_Exercise material_
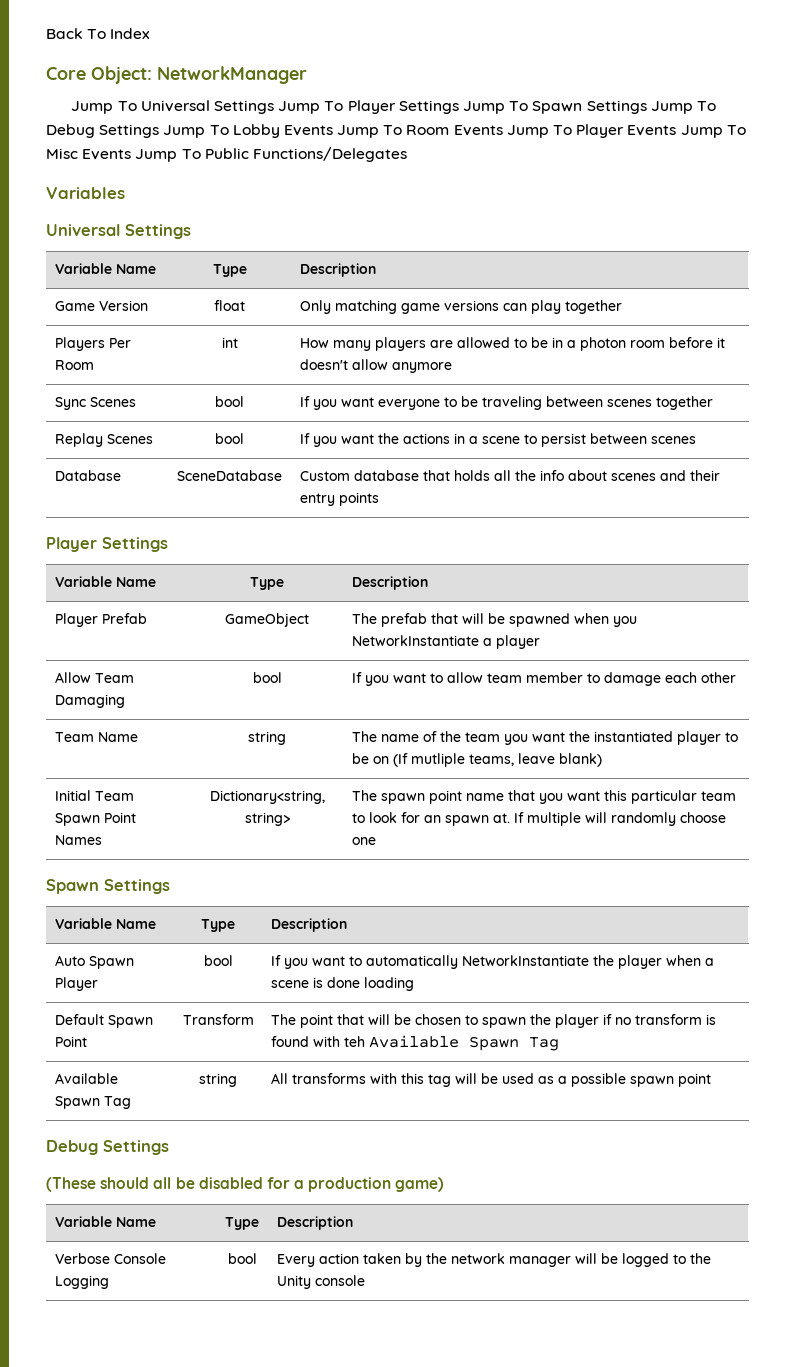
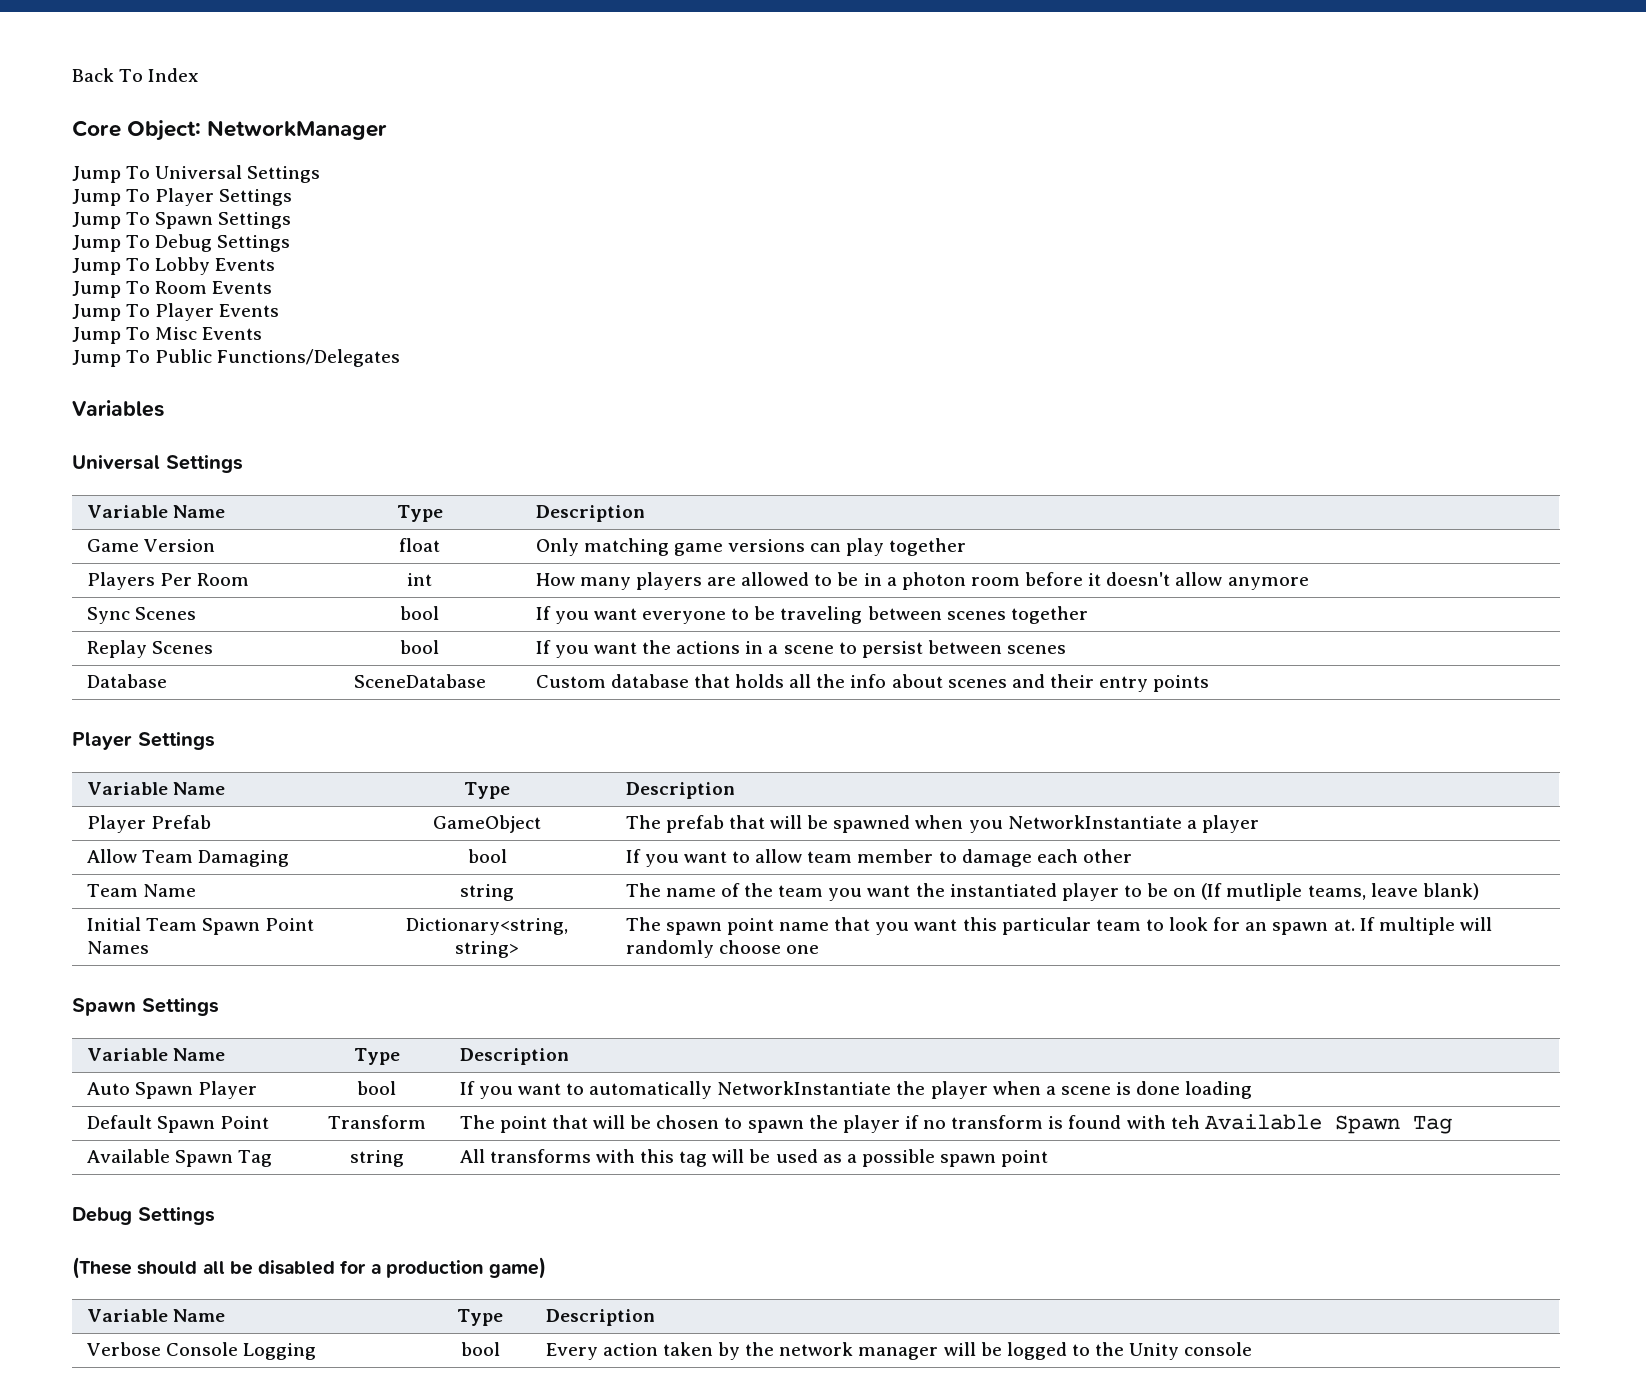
(275, 107) none -> (321, 174) //
(459, 107) none -> (293, 197) //
(647, 107) none -> (292, 220) //
(160, 131) none -> (291, 243) //
(333, 130) none -> (276, 264) //
(503, 130) none -> (273, 287) //
(677, 130) none -> (280, 310) //
(132, 154) none -> (263, 333) //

_Problem to solve_
Give the records a second time exactly, keeping the images out.

_Problem solution_
(275, 107) none -> (321, 174) //
(459, 107) none -> (293, 197) //
(647, 107) none -> (292, 220) //
(160, 131) none -> (291, 243) //
(333, 130) none -> (276, 264) //
(503, 130) none -> (273, 287) //
(677, 130) none -> (280, 310) //
(132, 154) none -> (263, 333) //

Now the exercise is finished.